Mutti vons Janze

Der Regierende Bürgermeister wird 60 - Anlass genug, sein Wirken zu suchen

  • Sarah Liebigt
  • Lesedauer: 3 Min.

In sechs Jahren fängt für Klaus Wowereit das Leben an. Diese Behauptung orientiert sich an einem bekannten Beispiel österreichischer vertonter Dichtkunst und leitet anlässlich des heutigen Tages den Geburtstagsgruß an Berlins Regierenden Bürgermeister ein. Am 1. Oktober wird er 60 Jahre alt. Herzlichen Glückwunsch.

Seit 40 Jahren SPD-Mitglied, seit zwölf Jahren Regierender Bürgermeister der Hauptstadt und seit bald vier Jahren Vizechef der SPD auf Bundesebene.

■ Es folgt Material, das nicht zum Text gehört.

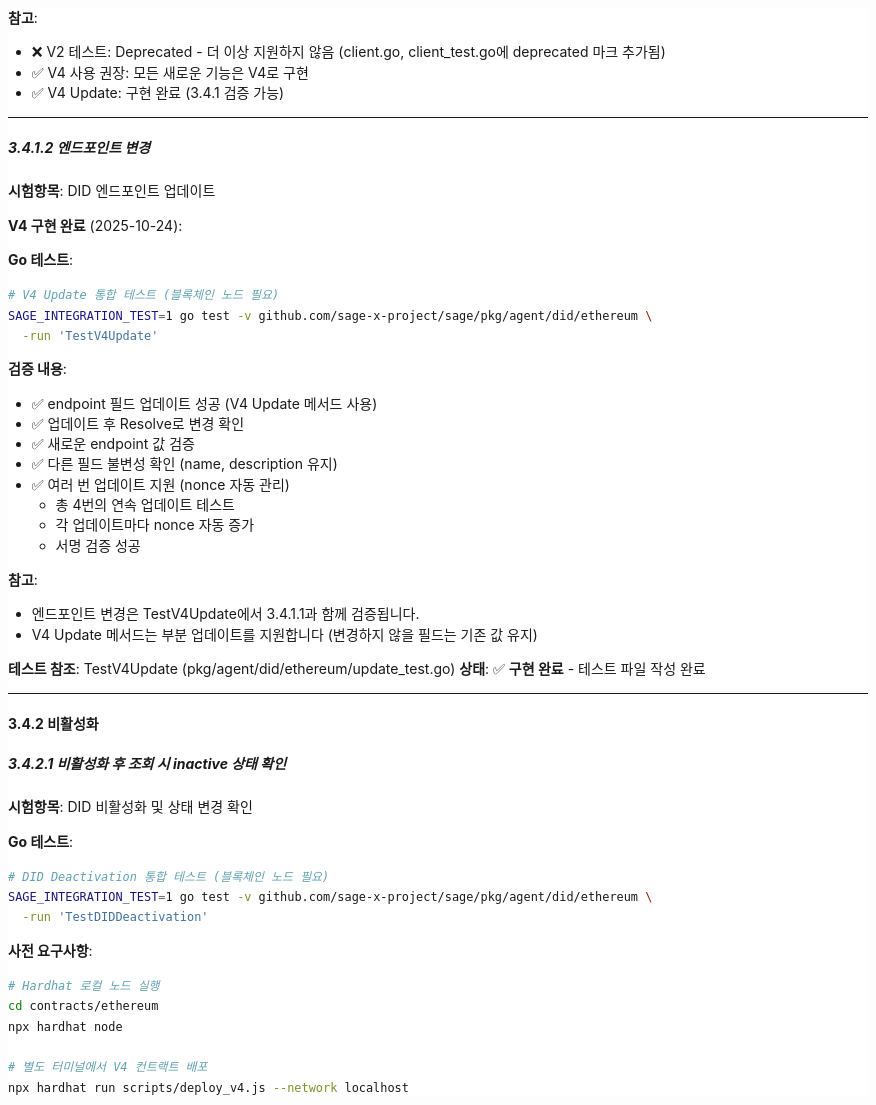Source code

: **참고**:
- ❌ V2 테스트: Deprecated - 더 이상 지원하지 않음 (client.go, client_test.go에 deprecated 마크 추가됨)
- ✅ V4 사용 권장: 모든 새로운 기능은 V4로 구현
- ✅ V4 Update: 구현 완료 (3.4.1 검증 가능)

---

##### 3.4.1.2 엔드포인트 변경

**시험항목**: DID 엔드포인트 업데이트

**V4 구현 완료** (2025-10-24):

**Go 테스트**:

```bash
# V4 Update 통합 테스트 (블록체인 노드 필요)
SAGE_INTEGRATION_TEST=1 go test -v github.com/sage-x-project/sage/pkg/agent/did/ethereum \
  -run 'TestV4Update'
```

**검증 내용**:
- ✅ endpoint 필드 업데이트 성공 (V4 Update 메서드 사용)
- ✅ 업데이트 후 Resolve로 변경 확인
- ✅ 새로운 endpoint 값 검증
- ✅ 다른 필드 불변성 확인 (name, description 유지)
- ✅ 여러 번 업데이트 지원 (nonce 자동 관리)
  - 총 4번의 연속 업데이트 테스트
  - 각 업데이트마다 nonce 자동 증가
  - 서명 검증 성공

**참고**:
- 엔드포인트 변경은 TestV4Update에서 3.4.1.1과 함께 검증됩니다.
- V4 Update 메서드는 부분 업데이트를 지원합니다 (변경하지 않을 필드는 기존 값 유지)

**테스트 참조**: TestV4Update (pkg/agent/did/ethereum/update_test.go)
**상태**: ✅ **구현 완료** - 테스트 파일 작성 완료

---

#### 3.4.2 비활성화

##### 3.4.2.1 비활성화 후 조회 시 inactive 상태 확인

**시험항목**: DID 비활성화 및 상태 변경 확인

**Go 테스트**:

```bash
# DID Deactivation 통합 테스트 (블록체인 노드 필요)
SAGE_INTEGRATION_TEST=1 go test -v github.com/sage-x-project/sage/pkg/agent/did/ethereum \
  -run 'TestDIDDeactivation'
```

**사전 요구사항**:

```bash
# Hardhat 로컬 노드 실행
cd contracts/ethereum
npx hardhat node

# 별도 터미널에서 V4 컨트랙트 배포
npx hardhat run scripts/deploy_v4.js --network localhost
```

Das nebenstehende Foto nun wurde auf dem Christopher Street Day 2011 aufgenommen. Urberlinerisch dicht dran an den Berlinerinnen und Berlinern, ab und mal mit Dialekt, immer so ein Schmunzeln in den Augenwinkeln und wortgewandt. So erlebt ihn, wer ihn während der Plenardebatten im Abgeordnetenhaus beobachtet oder sich beispielsweise an den Wahlkampf 2011 erinnert. Wo Renate Künast, die grüne Bürgermeisterin Berlins werden wollte, sich eher schwer tat mit dem Menscheln, der Nähe, dem lächelnden Small Talk und dem Händeschütteln, da bewegte sich Wowereit wie ein Fisch im Wasser. Um mal eine dieser geburtstagsgrußimmanenten Metaphern zu bemühen.

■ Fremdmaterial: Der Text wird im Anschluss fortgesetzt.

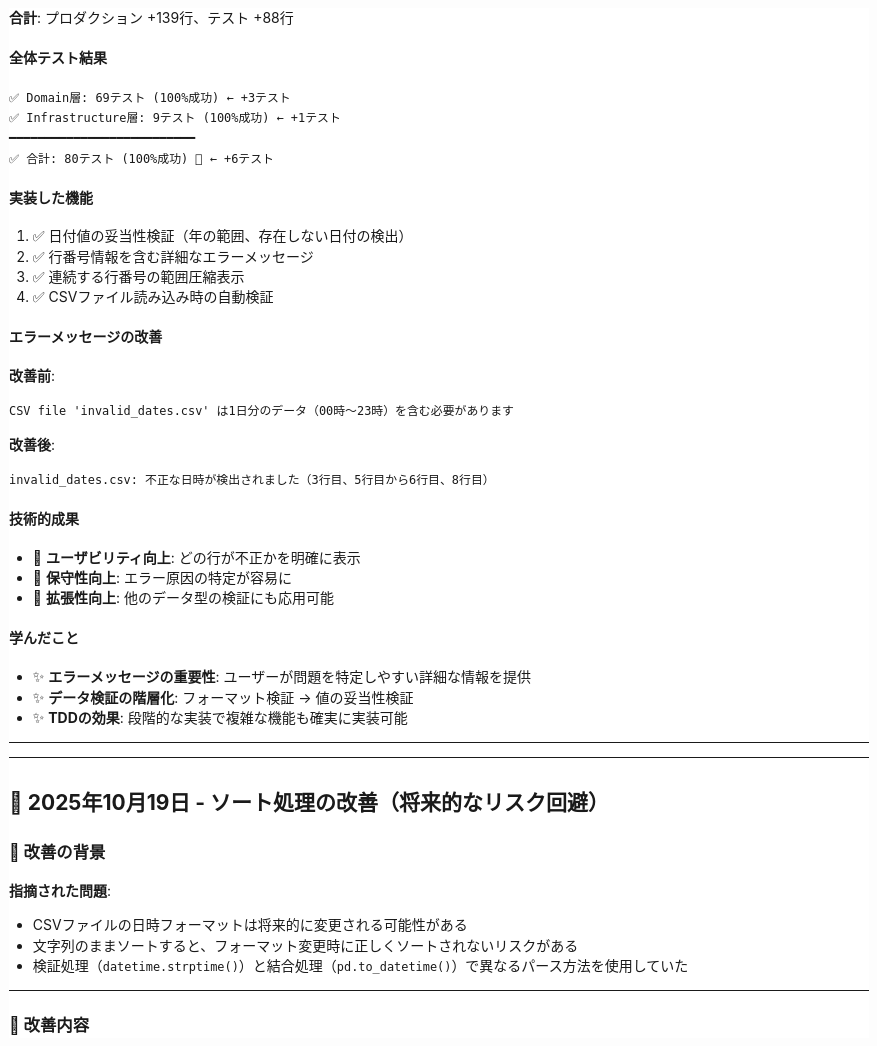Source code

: **合計**: プロダクション +139行、テスト +88行

#### **全体テスト結果**
```
✅ Domain層: 69テスト (100%成功) ← +3テスト
✅ Infrastructure層: 9テスト (100%成功) ← +1テスト
━━━━━━━━━━━━━━━━━━━━━━━━━━
✅ 合計: 80テスト (100%成功) 🎉 ← +6テスト
```

#### **実装した機能**
1. ✅ 日付値の妥当性検証（年の範囲、存在しない日付の検出）
2. ✅ 行番号情報を含む詳細なエラーメッセージ
3. ✅ 連続する行番号の範囲圧縮表示
4. ✅ CSVファイル読み込み時の自動検証

#### **エラーメッセージの改善**
**改善前**:
```
CSV file 'invalid_dates.csv' は1日分のデータ（00時〜23時）を含む必要があります
```

**改善後**:
```
invalid_dates.csv: 不正な日時が検出されました（3行目、5行目から6行目、8行目）
```

#### **技術的成果**
- 🎯 **ユーザビリティ向上**: どの行が不正かを明確に表示
- 🎯 **保守性向上**: エラー原因の特定が容易に
- 🎯 **拡張性向上**: 他のデータ型の検証にも応用可能

#### **学んだこと**
- ✨ **エラーメッセージの重要性**: ユーザーが問題を特定しやすい詳細な情報を提供
- ✨ **データ検証の階層化**: フォーマット検証 → 値の妥当性検証
- ✨ **TDDの効果**: 段階的な実装で複雑な機能も確実に実装可能

---

---

## 📅 2025年10月19日 - ソート処理の改善（将来的なリスク回避）

### 🎯 改善の背景

**指摘された問題**:
- CSVファイルの日時フォーマットは将来的に変更される可能性がある
- 文字列のままソートすると、フォーマット変更時に正しくソートされないリスクがある
- 検証処理（`datetime.strptime()`）と結合処理（`pd.to_datetime()`）で異なるパース方法を使用していた

---

### 🔧 改善内容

Doch all das ist Rückschau. Ein Blick auf eine die nächsten sechs Jahre beleuchtende Gegenwart ist spannender. Eigentlich. Denn es passiert genug in der Hauptstadt, zudem der Bürgermeister große Töne spucken, Berlins Weg leuchtend bunt ausmalen oder in anderer Wowereit›schen Art und Weise deutlich Position beziehen könnte.

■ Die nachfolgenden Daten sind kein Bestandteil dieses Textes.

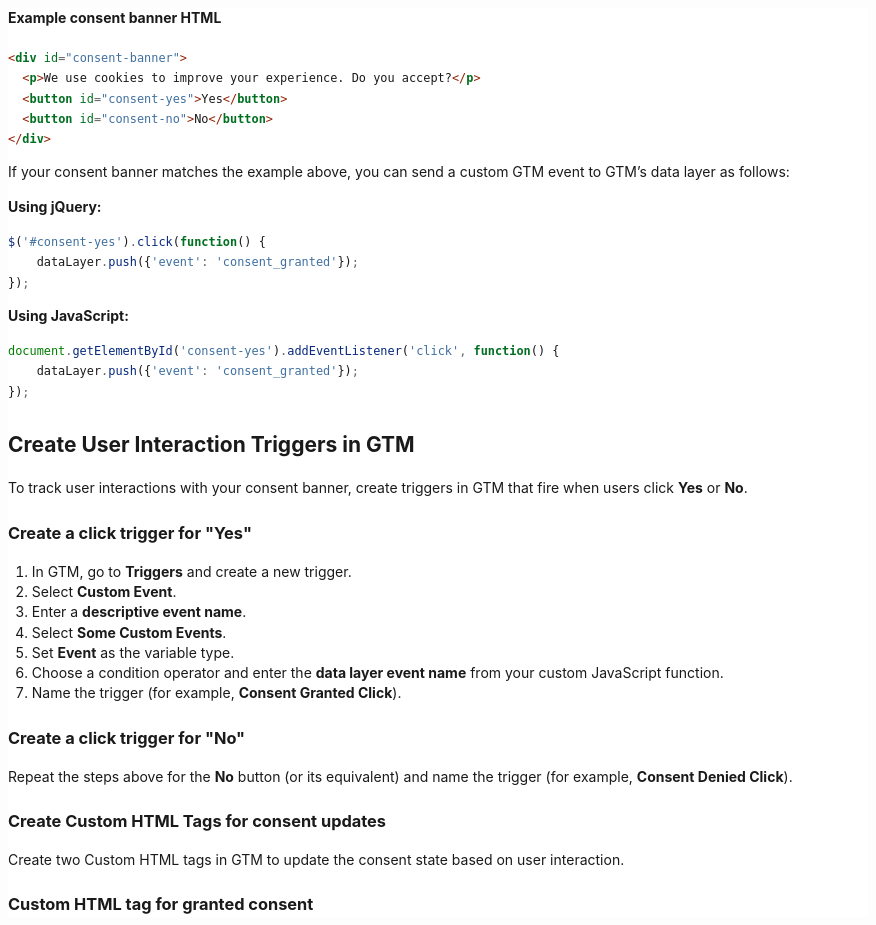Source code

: #### Example consent banner HTML

```html
<div id="consent-banner">  
  <p>We use cookies to improve your experience. Do you accept?</p>  
  <button id="consent-yes">Yes</button>  
  <button id="consent-no">No</button>  
</div>  
```

If your consent banner matches the example above, you can send a custom GTM event to GTM’s data layer as follows:

**Using jQuery:**

```javascript
$('#consent-yes').click(function() {
    dataLayer.push({'event': 'consent_granted'});
});
```

**Using JavaScript:**

```javascript
document.getElementById('consent-yes').addEventListener('click', function() {
    dataLayer.push({'event': 'consent_granted'});
});
```

## Create User Interaction Triggers in GTM  

To track user interactions with your consent banner, create triggers in GTM that fire when users click **Yes** or **No**.  

### Create a click trigger for "Yes"  

1. In GTM, go to **Triggers** and create a new trigger.  
2. Select **Custom Event**.  
3. Enter a **descriptive event name**.  
4. Select **Some Custom Events**.  
5. Set **Event** as the variable type.  
6. Choose a condition operator and enter the **data layer event name** from your custom JavaScript function.  
7. Name the trigger (for example, **Consent Granted Click**).  

### Create a click trigger for "No"  

Repeat the steps above for the **No** button (or its equivalent) and name the trigger (for example, **Consent Denied Click**).

### Create Custom HTML Tags for consent updates  

Create two Custom HTML tags in GTM to update the consent state based on user interaction.  

### Custom HTML tag for granted consent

Doch es ist still geworden um den gern als schillerndste Persönlichkeit der SPD bezeichneten Frontmann der Berliner Sozialdemokraten. Es scheint, als sei ihm das grandiose Scheitern der milliardenschweren personellen wie technischen Dauerbaustelle BER gehörig auf den Magen geschlagen: Die Eröffnung wird ein ums andere Mal verschoben. Wowereit gib den Chefposten im Aufsichtsrat auf und schweigt. Mehdorn und Amann zanken wie die Waschweiber - Wowereit schweigt, anstatt mit der Faust auf den Tisch zu hauen. Die Energiewende in Berlin geht in die heiße Phase - Klaus Wowereit schweigt und lässt andere sich mit dem Koalitionspartner CDU streiten und öffentliche Statements abgeben zur energiepolitischen Zukunft der Hauptstadt. Die Freie Szene, die doch auch zu den Garanten des attraktiven »arm, aber sexy«-Berlins gehört, rebelliert und Wowereit sagt nichts. Doch wenn überbezahlte Persönlichkeiten wie die BER-Planer öffentlichkeitswirksam »diskutieren« oder wenn solche die Gemüter bewegenden Themen wie ein Stadtwerk auf der Tagesordnung stehen, täte ein Regierender Bürgermeister gut daran, dazu ebenso öffentlichkeitswirksam Stellung zu nehmen. Er muss ja nicht gleich in den Song des Energietisches »Dit wär wat für Berlin« einstimmen.

Einzig konkrete Aussage der politischen Leserei in Wowereits Händen ist wohl die, dass er nicht nochmal Vizechef der SPD werden will und im November nicht erneut kandidiert. Die immer wieder hochköchelnden Gerüchte sowohl um eine erneute Kandidatur Wowereits für den Chefsessel im Roten Rathaus als auch jene um bundespolitische Karrierebestrebungen wird dies nicht abkühlen lassen. Auch Jan Stöß wurde dabei als möglicher Konkurrent gehandelt. Zumindest die bundespolitische Nachfolge Wowereits will er nicht antreten, wie er kürzlich im nd-Interview versicherte.

Die selbstsichere Selbstironie einer »Mutti vons Janze« strahlt Wowereit nicht mehr aus. Nicht wenige Hauptstädter fragen sich, ob er sich nicht doch schon - und vorzeitig - von der Stadt verabschiedet hat.